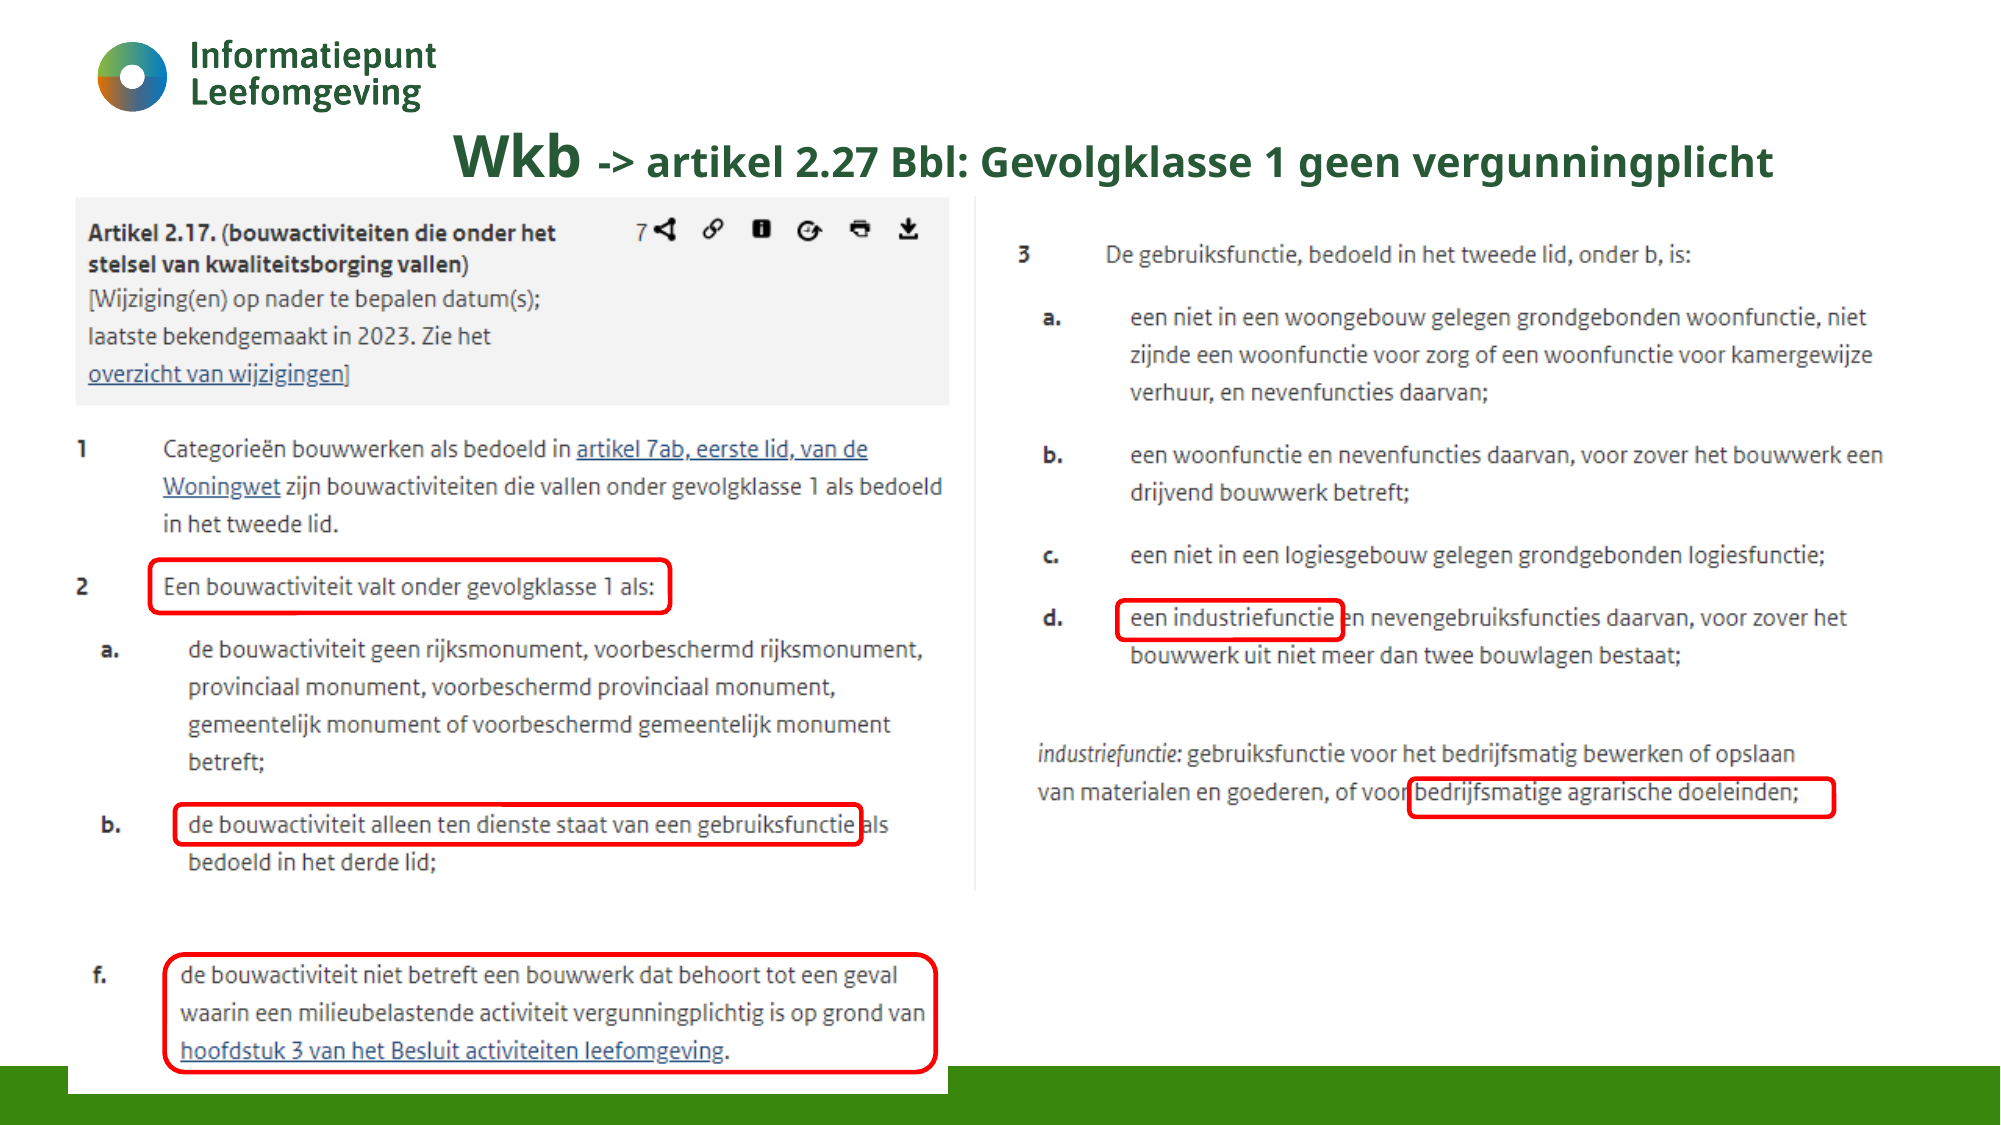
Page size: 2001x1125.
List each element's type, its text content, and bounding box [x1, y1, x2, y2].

picture [67, 196, 976, 891]
title Wkb -> artikel 2.27 Bbl: Gevolgklasse 1 geen vergunningplicht [438, 111, 2000, 278]
picture [67, 955, 948, 1094]
picture [999, 238, 1891, 685]
picture [1023, 740, 1814, 818]
text_box [1818, 776, 1837, 819]
picture [68, 12, 513, 142]
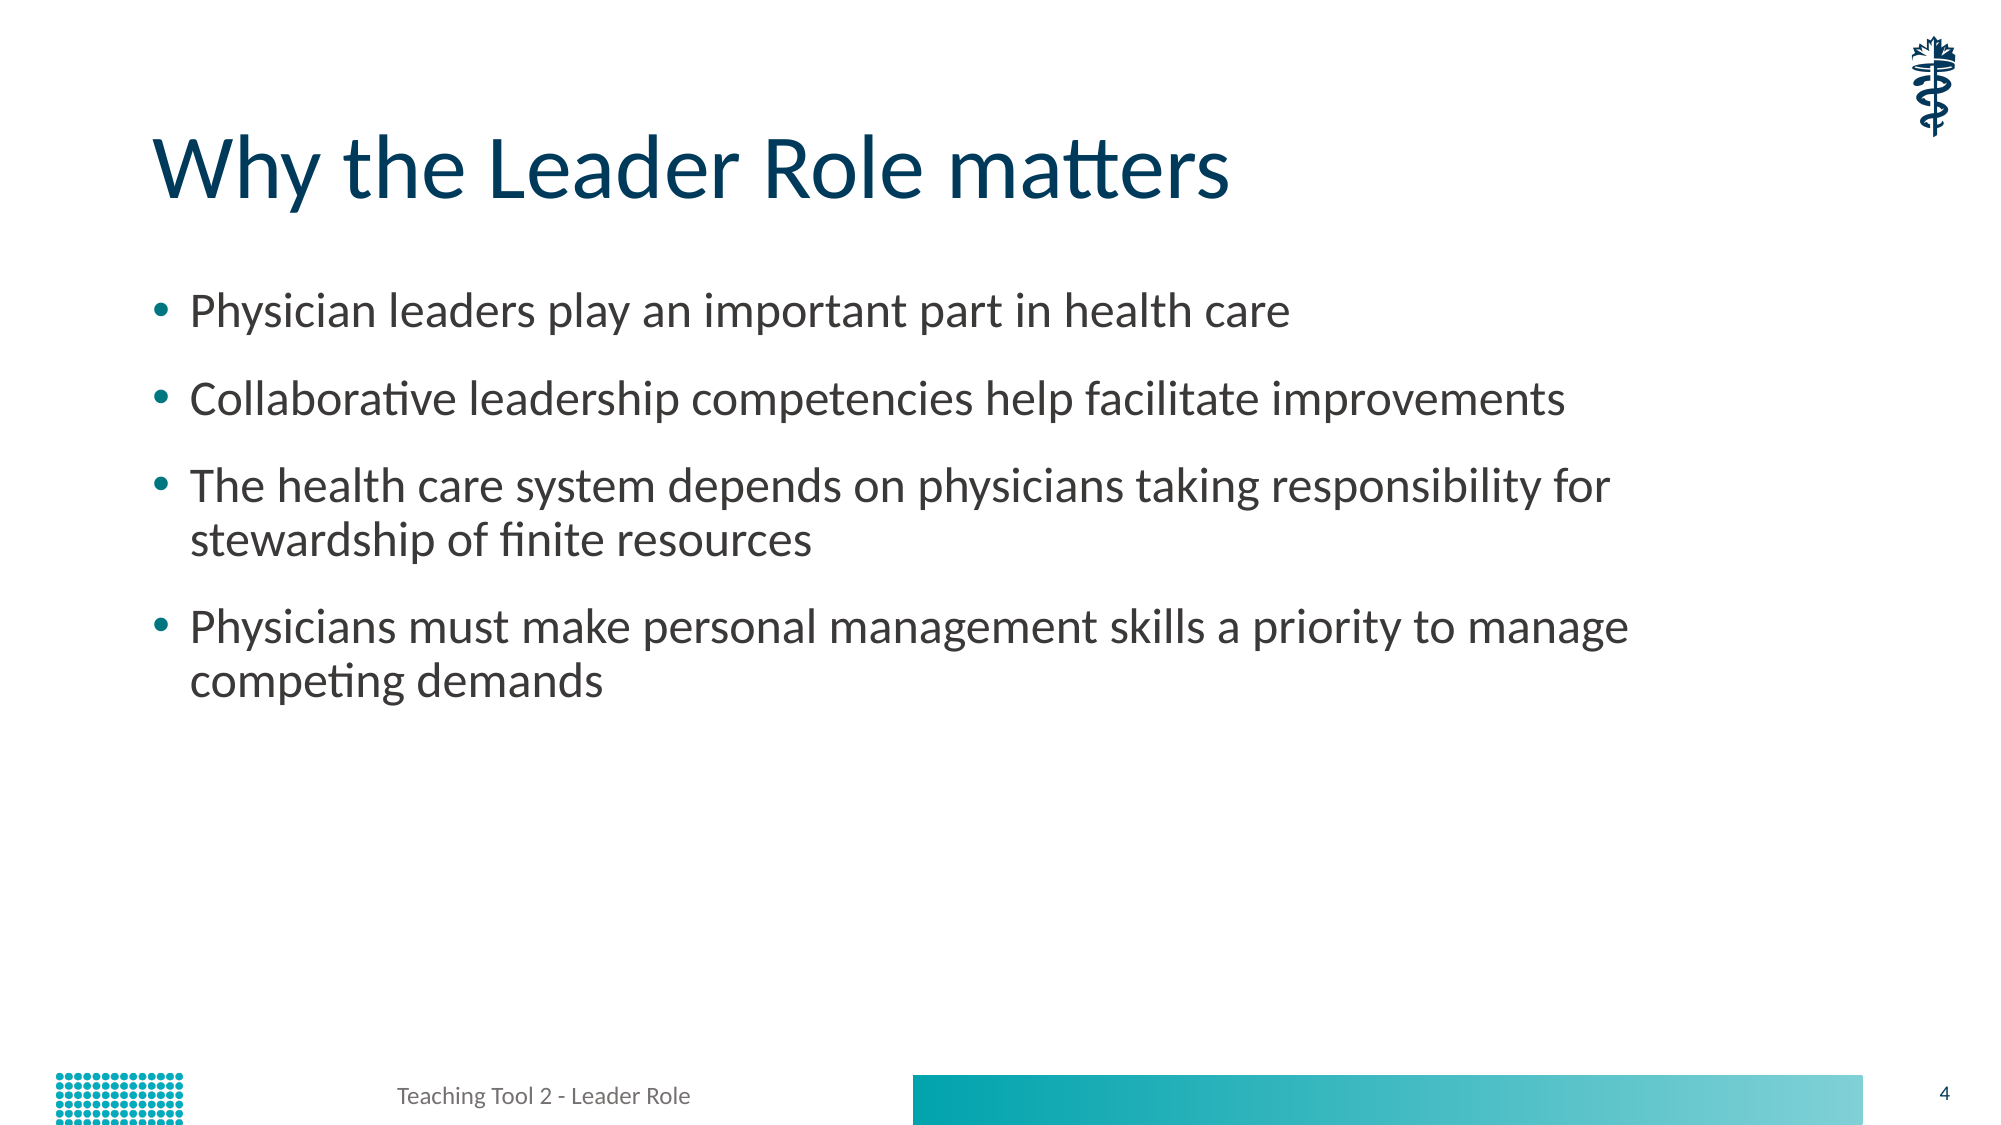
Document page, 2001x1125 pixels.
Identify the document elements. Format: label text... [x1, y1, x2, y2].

picture [1899, 24, 1968, 149]
footer Teaching Tool 2 - Leader Role [211, 1071, 877, 1124]
slide_number 4 [1862, 1071, 1966, 1124]
list Physician leaders play an important part in health care Collaborative leadership competencies help facilitate improvements The health care system depends on physicians taking responsibility for stewardship of finite resources Physicians must make personal management skills a priority to manage competing demands [137, 277, 1697, 969]
picture [52, 1071, 186, 1125]
title Why the Leader Role matters [137, 59, 1863, 278]
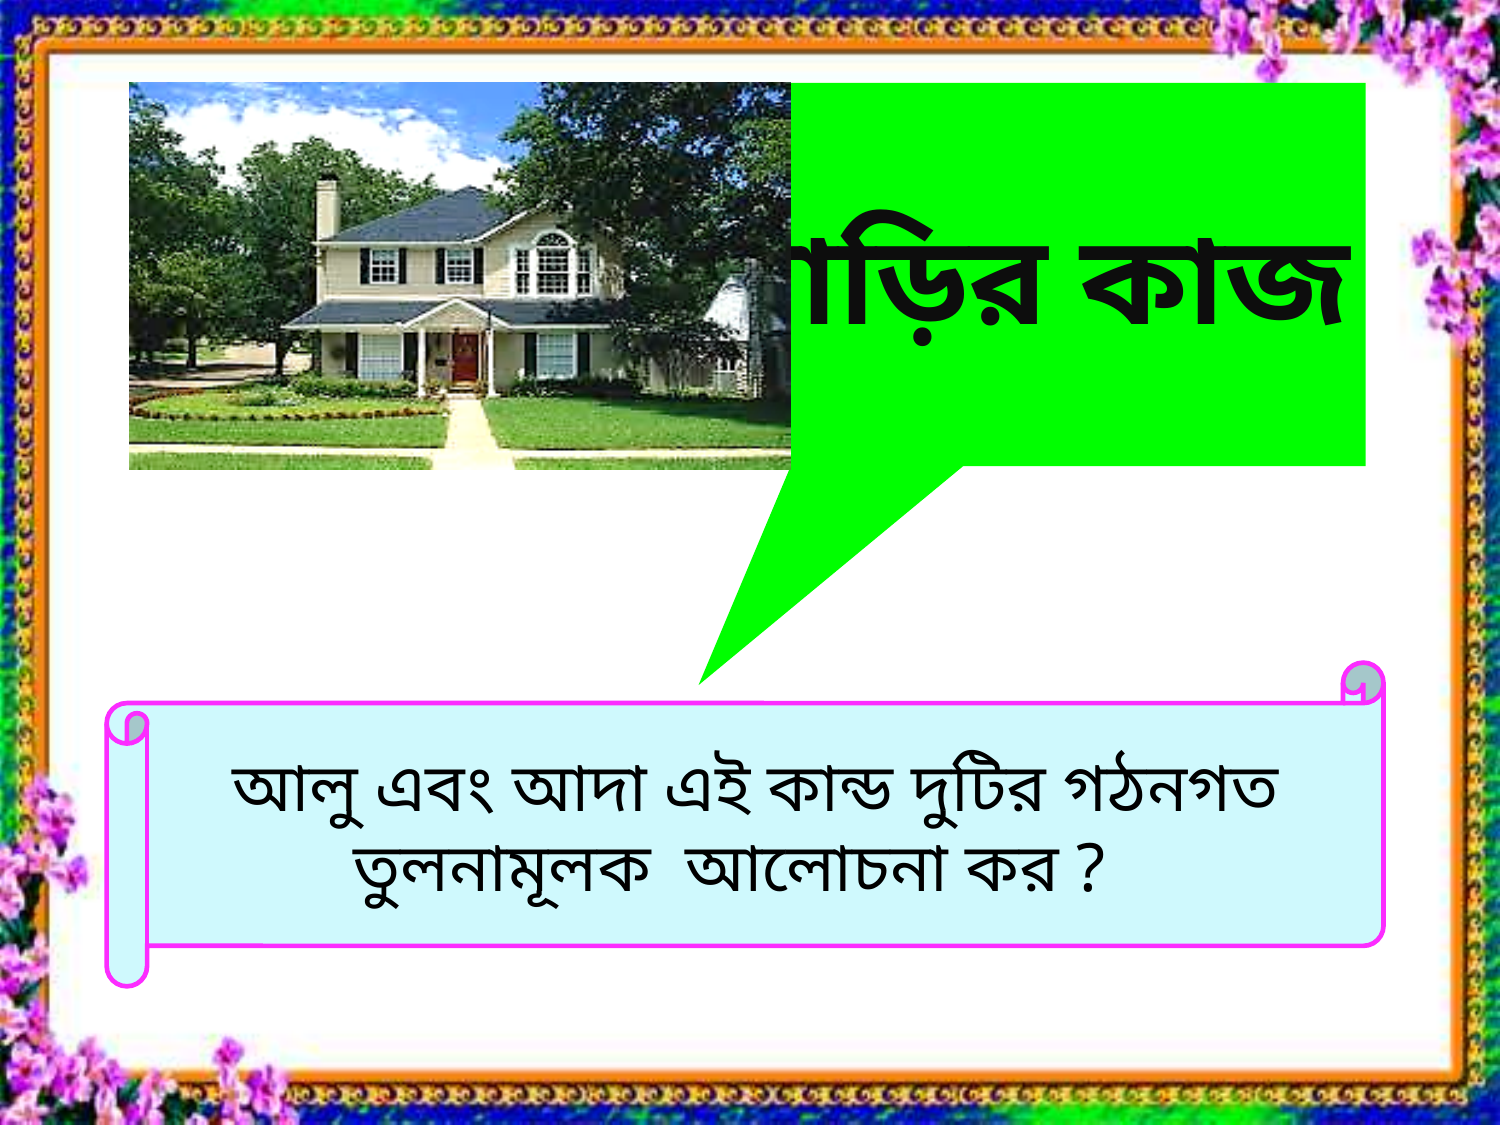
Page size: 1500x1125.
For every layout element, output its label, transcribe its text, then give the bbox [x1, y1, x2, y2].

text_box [129, 82, 1366, 470]
picture [0, 0, 1500, 1125]
text_box আলু এবং আদা এই কান্ড দুটির গঠনগত তুলনামূলক আলোচনা কর ? [105, 661, 1385, 988]
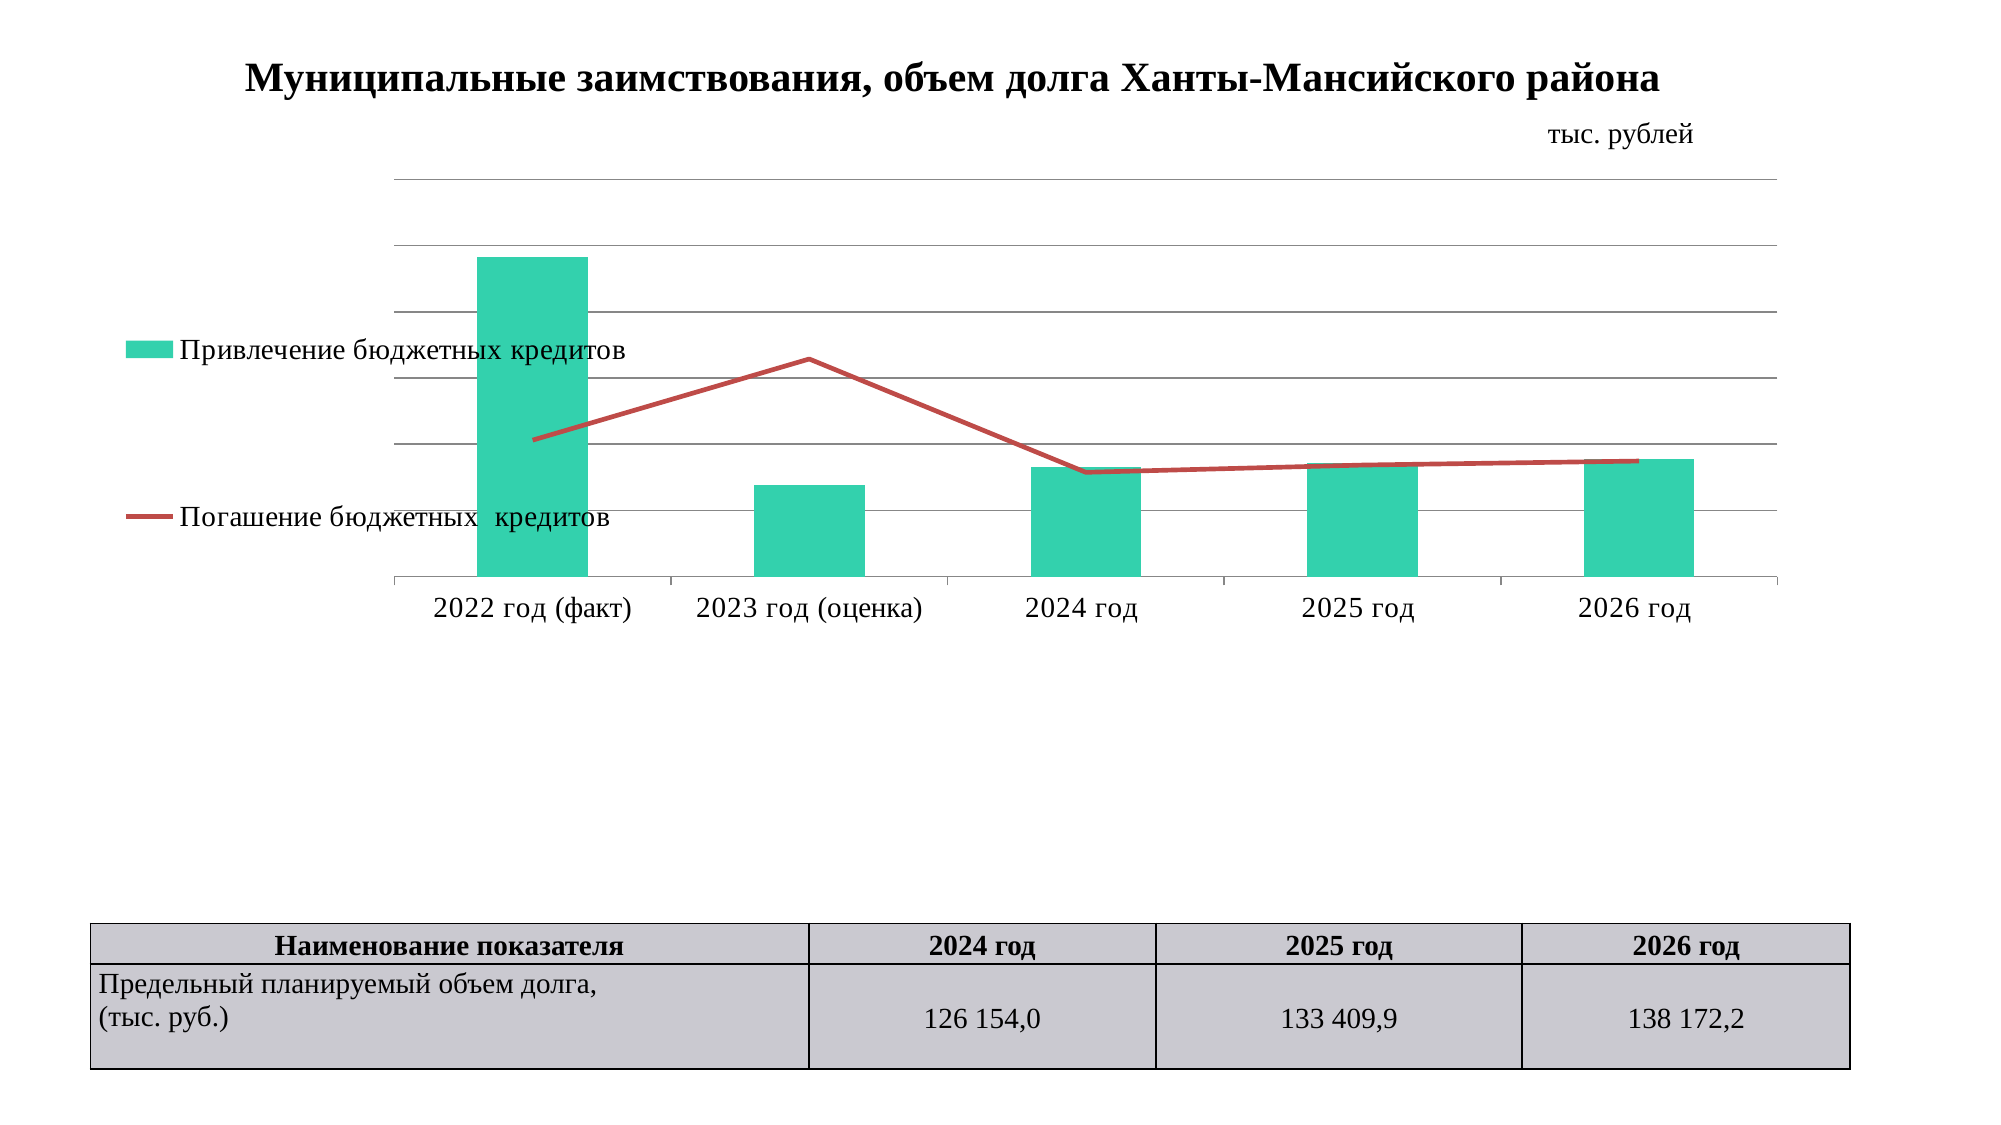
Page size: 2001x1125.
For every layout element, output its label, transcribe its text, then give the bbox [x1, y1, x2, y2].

■ **GOAL OF THE EXERCISE**:
What you return must match the entries above exactly, apart from the pictures, which are left out.

■ **TASK SOLUTION**:
Page size: 2001x1125.
List each element's type, its text content, and bounding box [x1, y1, x2, y2].

picture [67, 196, 976, 891]
title Wkb -> artikel 2.27 Bbl: Gevolgklasse 1 geen vergunningplicht [438, 111, 2000, 278]
picture [67, 955, 948, 1094]
picture [999, 238, 1891, 685]
picture [1023, 740, 1814, 818]
text_box [1818, 776, 1837, 819]
picture [68, 12, 513, 142]
Document page, 2001x1125 pixels.
Identify the document elements. Format: label text... [x1, y1, x2, y2].

picture [1899, 24, 1968, 149]
footer Teaching Tool 2 - Leader Role [211, 1071, 877, 1124]
slide_number 4 [1862, 1071, 1966, 1124]
list Physician leaders play an important part in health care Collaborative leadership competencies help facilitate improvements The health care system depends on physicians taking responsibility for stewardship of finite resources Physicians must make personal management skills a priority to manage competing demands [137, 277, 1697, 969]
picture [52, 1071, 186, 1125]
title Why the Leader Role matters [137, 59, 1863, 278]
Page size: 1500x1125.
For every layout element, output its label, transcribe its text, then give the bbox [x1, y1, x2, y2].

text_box [129, 82, 1366, 470]
picture [0, 0, 1500, 1125]
text_box আলু এবং আদা এই কান্ড দুটির গঠনগত তুলনামূলক আলোচনা কর ? [105, 661, 1385, 988]
Page size: 2001x1125.
For every layout element, output its label, transcribe its text, then give the bbox [x1, y1, x2, y2].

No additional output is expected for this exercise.